• TRY IT: Say how many lines in the records hold the word "note", and give nothing but that number.

• DATA:
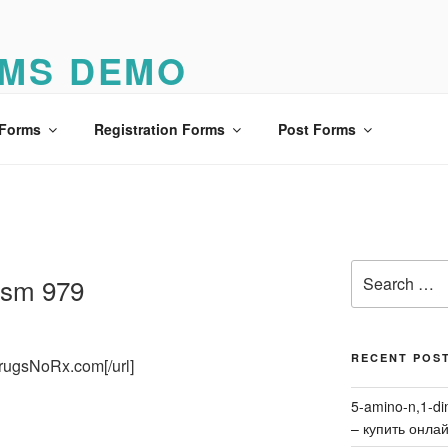
MS DEMO
o
 Forms
Registration Forms
Post Forms
Search
lism 979
for:
RECENT POS
DrugsNoRx.com[/url]
5-amino-n,1-di
– купить онла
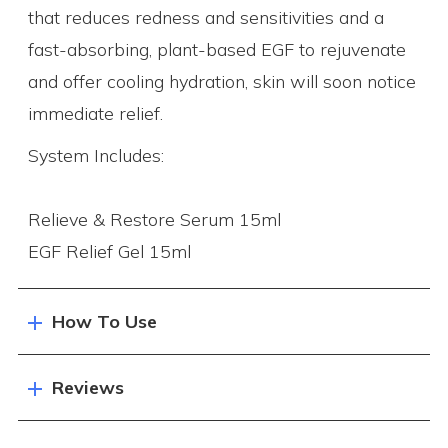
that reduces redness and sensitivities and a
fast-absorbing, plant-based EGF to rejuvenate
and offer cooling hydration, skin will soon notice
immediate relief.
System Includes:
Relieve & Restore Serum 15ml
EGF Relief Gel 15ml
How To Use
Reviews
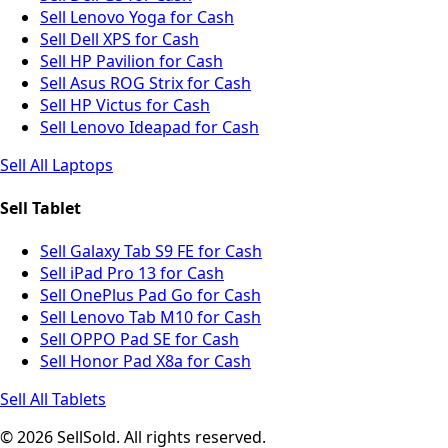
Sell Lenovo Yoga for Cash
Sell Dell XPS for Cash
Sell HP Pavilion for Cash
Sell Asus ROG Strix for Cash
Sell HP Victus for Cash
Sell Lenovo Ideapad for Cash
Sell All Laptops
Sell Tablet
Sell Galaxy Tab S9 FE for Cash
Sell iPad Pro 13 for Cash
Sell OnePlus Pad Go for Cash
Sell Lenovo Tab M10 for Cash
Sell OPPO Pad SE for Cash
Sell Honor Pad X8a for Cash
Sell All Tablets
© 2026 SellSold. All rights reserved.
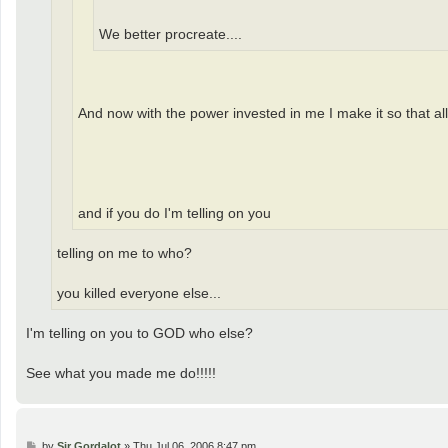
We better procreate....
And now with the power invested in me I make it so that all
and if you do I'm telling on you
telling on me to who?
you killed everyone else...
I'm telling on you to GOD who else?
See what you made me do!!!!!
P
by
Sir Gordalot
»
Thu Jul 06, 2006 8:47 pm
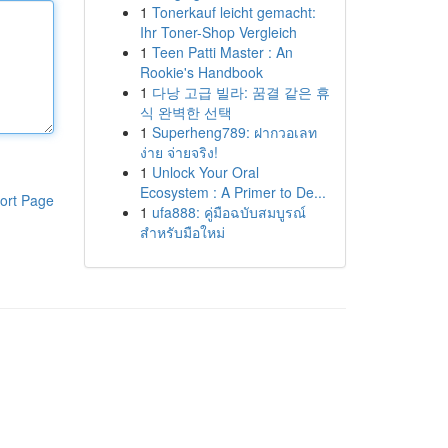
1
Tonerkauf leicht gemacht:
Ihr Toner-Shop Vergleich
1
Teen Patti Master : An
Rookie's Handbook
1
다낭 고급 빌라: 꿈결 같은 휴
식 완벽한 선택
1
Superheng789: ฝากวอเลท
ง่าย จ่ายจริง!
1
Unlock Your Oral
Ecosystem : A Primer to De...
ort Page
1
ufa888: คู่มือฉบับสมบูรณ์
สำหรับมือใหม่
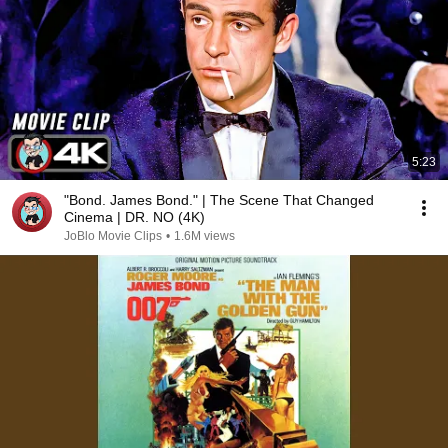
5:23
"Bond. James Bond." | The Scene That Changed
Cinema | DR. NO (4K)
JoBlo Movie Clips
•
1.6M views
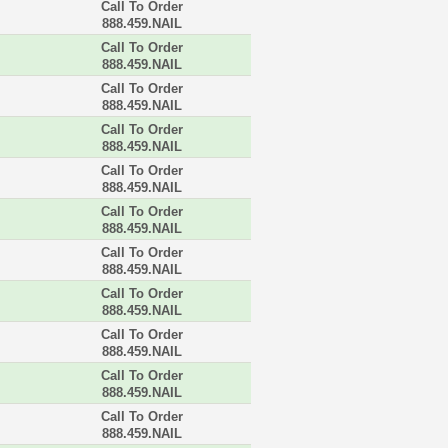
Call To Order
888.459.NAIL
Call To Order
888.459.NAIL
Call To Order
888.459.NAIL
Call To Order
888.459.NAIL
Call To Order
888.459.NAIL
Call To Order
888.459.NAIL
Call To Order
888.459.NAIL
Call To Order
888.459.NAIL
Call To Order
888.459.NAIL
Call To Order
888.459.NAIL
Call To Order
888.459.NAIL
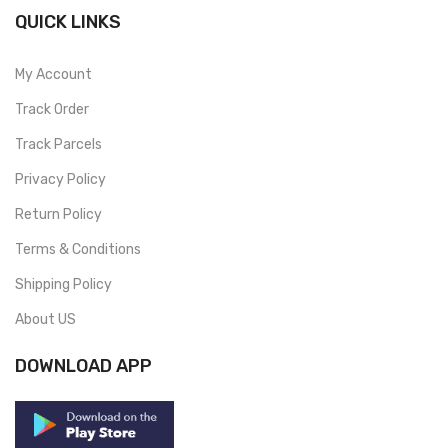
QUICK LINKS
My Account
Track Order
Track Parcels
Privacy Policy
Return Policy
Terms & Conditions
Shipping Policy
About US
DOWNLOAD APP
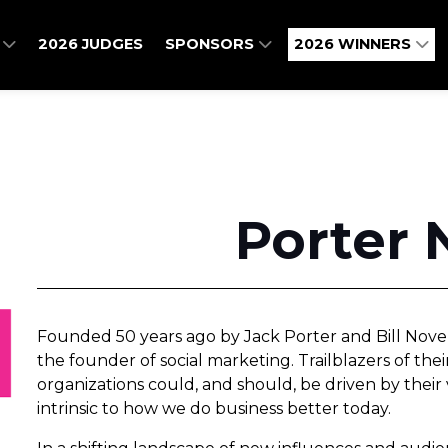
O
2026 JUDGES
SPONSORS
2026 WINNERS
Porter 
Founded 50 years ago by Jack Porter and Bill Novell
the founder of social marketing. Trailblazers of thei
organizations could, and should, be driven by their
intrinsic to how we do business better today.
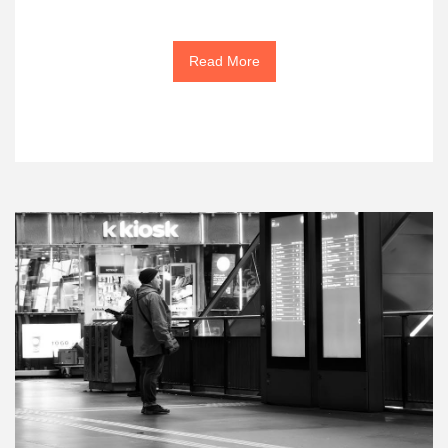
Read More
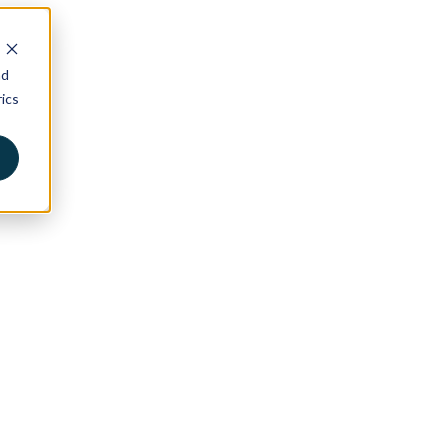
nd
ics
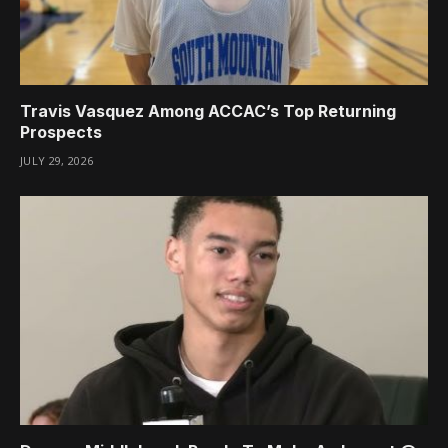
Travis Vasquez Among ACCAC’s Top Returning
Prospects
JULY 29, 2026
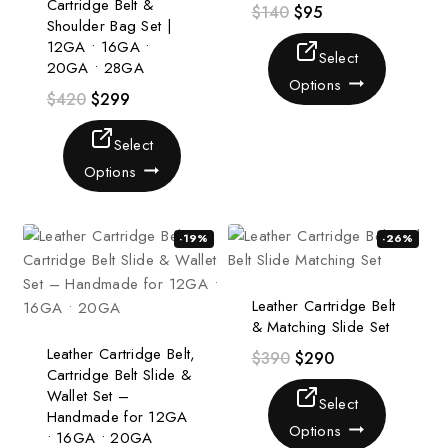
Cartridge Belt &
$
140
$
95
Shoulder Bag Set |
12GA • 16GA •
Select
20GA • 28GA
Options
$
420
$
299
Select
Options
-19%
-26%
Leather Cartridge Belt
& Matching Slide Set
Leather Cartridge Belt,
$
390
$
290
Cartridge Belt Slide &
Wallet Set –
Select
Handmade for 12GA
Options
• 16GA • 20GA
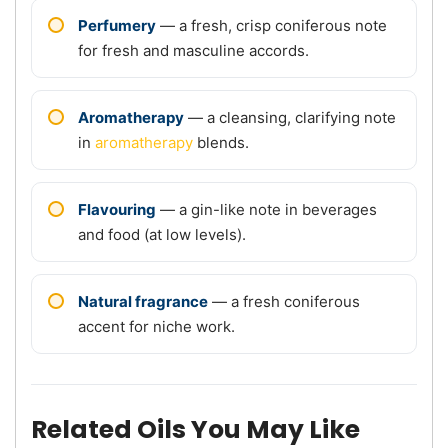
Perfumery
— a fresh, crisp coniferous note
for fresh and masculine accords.
Aromatherapy
— a cleansing, clarifying note
in
aromatherapy
blends.
Flavouring
— a gin-like note in beverages
and food (at low levels).
Natural fragrance
— a fresh coniferous
accent for niche work.
Related Oils You May Like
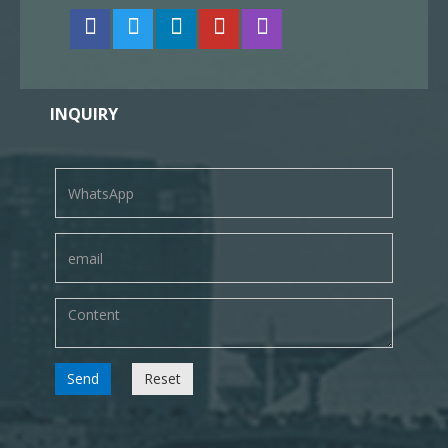
INQUIRY
Send
Reset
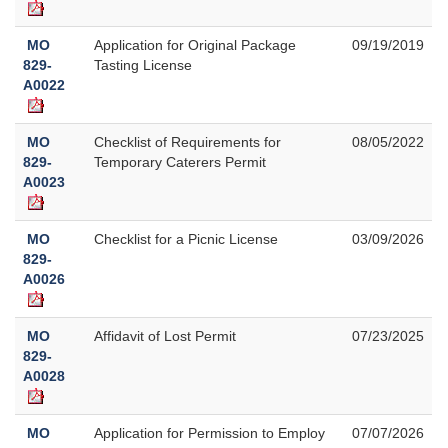
MO
Application for Original Package
09/19/2019
829-
Tasting License
A0022
MO
Checklist of Requirements for
08/05/2022
829-
Temporary Caterers Permit
A0023
MO
Checklist for a Picnic License
03/09/2026
829-
A0026
MO
Affidavit of Lost Permit
07/23/2025
829-
A0028
MO
Application for Permission to Employ
07/07/2026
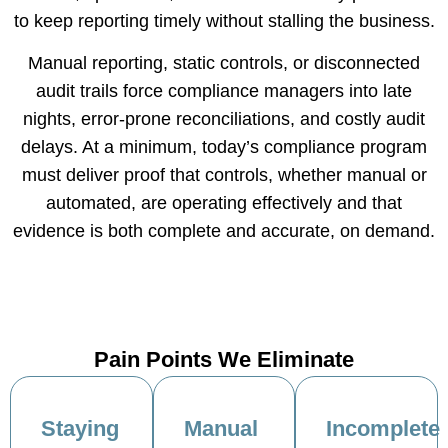
to keep reporting timely without stalling the business.
Manual reporting, static controls, or disconnected
audit trails force compliance managers into late
nights, error-prone reconciliations, and costly audit
delays. At a minimum, today’s compliance program
must deliver proof that controls, whether manual or
automated, are operating effectively and that
evidence is both complete and accurate, on demand.
Pain Points We Eliminate
Staying
Manual
Incomplete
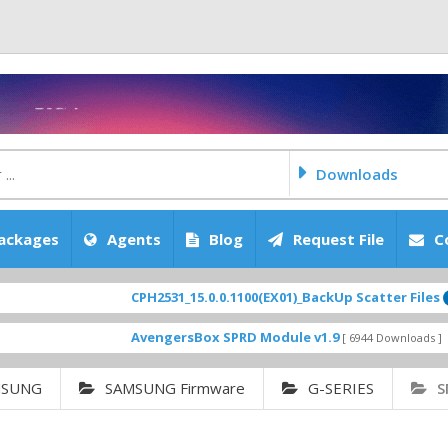
Downloads
ackages
Agents
Blog
Request File
C
CPH2531_15.0.0.1100(EX01)_BackUp Scatter Files
FEATURE
AvengersBox SPRD Module v1.9
SM-G62
[ 6944 Downloads ]
MSUNG
SAMSUNG Firmware
G-SERIES
S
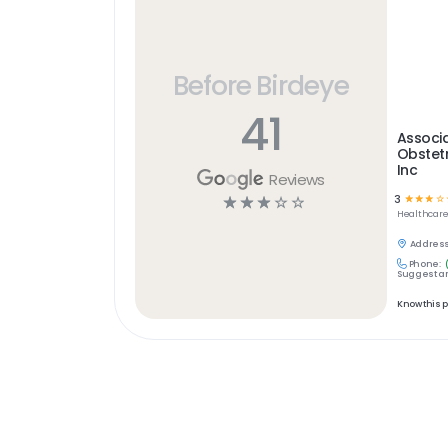
Before Birdeye
41
Associa
Obstet
Inc
Reviews
3
☆
☆
☆
☆
☆
☆
☆
☆
☆
Healthcar
Address
Phone:
Suggest an
Know this 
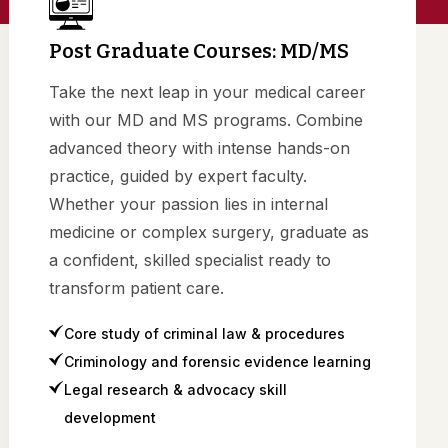
Post Graduate Courses: MD/MS
Take the next leap in your medical career
with our MD and MS programs. Combine
advanced theory with intense hands-on
practice, guided by expert faculty.
Whether your passion lies in internal
medicine or complex surgery, graduate as
a confident, skilled specialist ready to
transform patient care.
Core study of criminal law & procedures
Criminology and forensic evidence learning
Legal research & advocacy skill
development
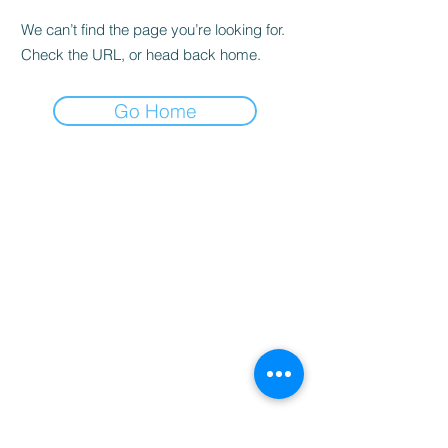
We can’t find the page you’re looking for.
Check the URL, or head back home.
Go Home
Home
Booking
Programmes
Resources
Contact
Us
Team
Blog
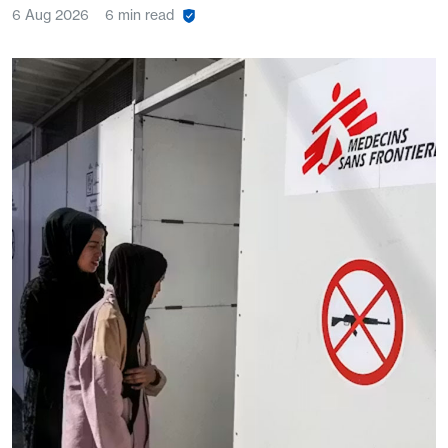
6 Aug 2026
6 min read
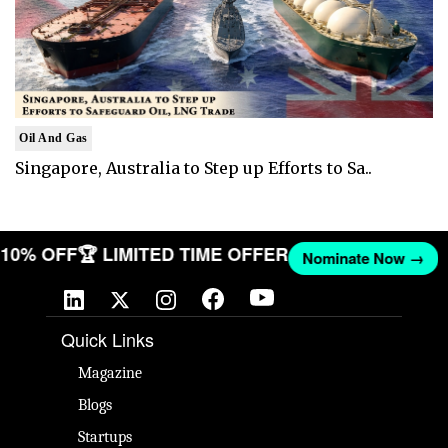
Oil And Gas
Singapore, Australia to Step up Efforts to Sa..
T 10% OFF
🏆 LIMITED TIME OFFER
Nominate Now →
Quick Links
Magazine
Blogs
Startups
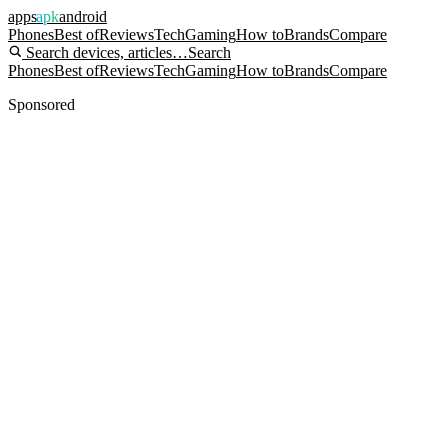
apps
apk
android
Phones
Best of
Reviews
Tech
Gaming
How to
Brands
Compare
Search devices, articles…
Search
Phones
Best of
Reviews
Tech
Gaming
How to
Brands
Compare
Sponsored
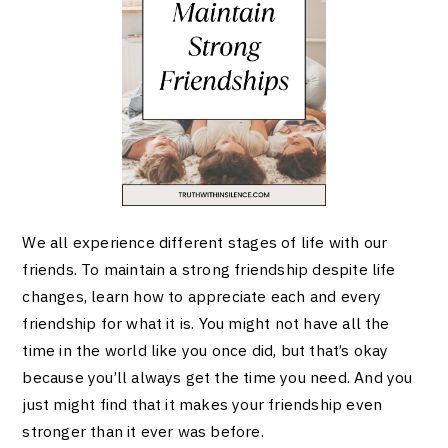
We all experience different stages of life with our
friends. To maintain a strong friendship despite life
changes, learn how to appreciate each and every
friendship for what it is. You might not have all the
time in the world like you once did, but that’s okay
because you’ll always get the time you need. And you
just might find that it makes your friendship even
stronger than it ever was before.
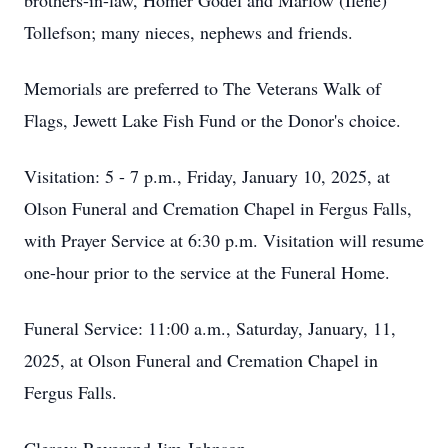
brothers-in-law, Homer Godel and Marlow (Ilene)
Tollefson; many nieces, nephews and friends.
Memorials are preferred to The Veterans Walk of
Flags, Jewett Lake Fish Fund or the Donor's choice.
Visitation: 5 - 7 p.m., Friday, January 10, 2025, at
Olson Funeral and Cremation Chapel in Fergus Falls,
with Prayer Service at 6:30 p.m. Visitation will resume
one-hour prior to the service at the Funeral Home.
Funeral Service: 11:00 a.m., Saturday, January, 11,
2025, at Olson Funeral and Cremation Chapel in
Fergus Falls.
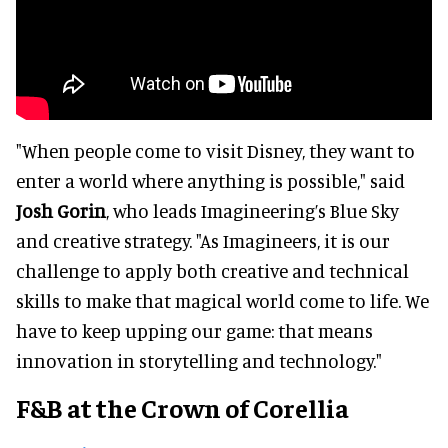
"When people come to visit Disney, they want to
enter a world where anything is possible," said
Josh Gorin
, who leads Imagineering’s Blue Sky
and creative strategy. "As Imagineers, it is our
challenge to apply both creative and technical
skills to make that magical world come to life. We
have to keep upping our game: that means
innovation in storytelling and technology."
F&B at the Crown of Corellia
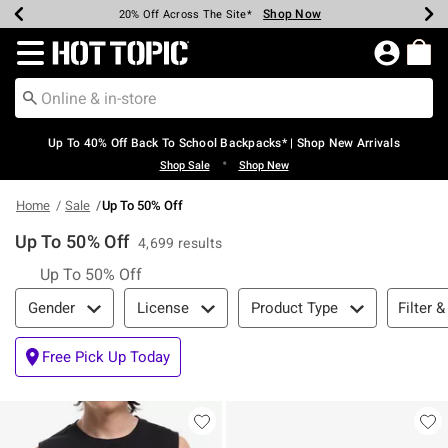
Shop Now
Shop Now
Shop Now
Shop Now
Shop Now
Shop Now
Earn Hot Cash Every $40 Spent*
Up To 50% Off Select Styles*
Up To 60% Off Clearance*
20% Off Across The Site*
Free Shipping Over $75*
Free Pickup In-Store*
Redirect to Hot Topic Home Page
Up To 40% Off Back To School Backpacks* | Shop New Arrivals
•
Shop Sale
Shop New
Home
Sale
Up To 50% Off
Up To 50% Off
4,699 results
Up To 50% Off
Filter & Sort
Filter &
Gender
License
Product Type
Free Pick Up Today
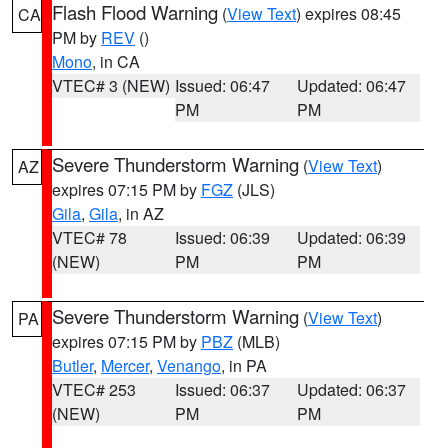
Flash Flood Warning
(
View Text
) expires 08:45
CA
PM by
REV
()
Mono
, in CA
VTEC# 3 (NEW)
Issued: 06:47
Updated: 06:47
PM
PM
Severe Thunderstorm Warning
(
View Text
)
AZ
expires 07:15 PM by
FGZ
(JLS)
Gila
,
Gila
, in AZ
VTEC# 78
Issued: 06:39
Updated: 06:39
(NEW)
PM
PM
Severe Thunderstorm Warning
(
View Text
)
PA
expires 07:15 PM by
PBZ
(MLB)
Butler
,
Mercer
,
Venango
, in PA
VTEC# 253
Issued: 06:37
Updated: 06:37
(NEW)
PM
PM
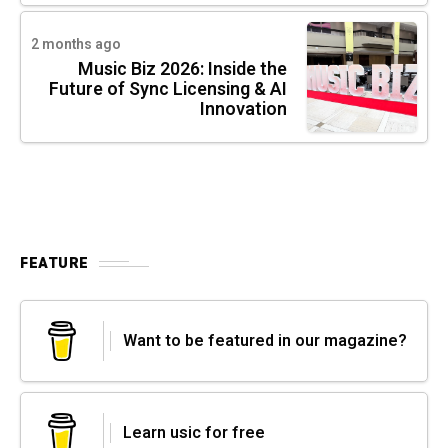
2 months ago
Music Biz 2026: Inside the
Future of Sync Licensing & AI
Innovation
FEATURE
Want to be featured in our magazine?
Learn usic for free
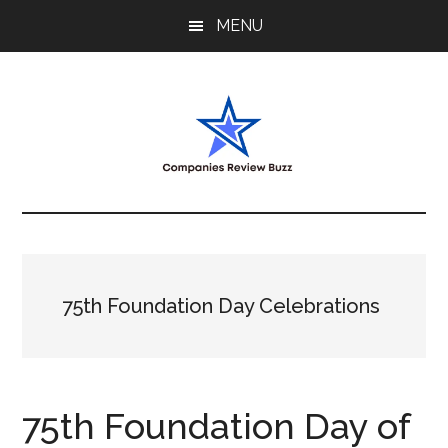
Skip
Skip
Skip
MENU
to
to
to
main
primary
footer
content
sidebar
My
My
WordPress
Blog
Blog
75th Foundation Day Celebrations
75th Foundation Day of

• WRITTEN RESPONSE: 3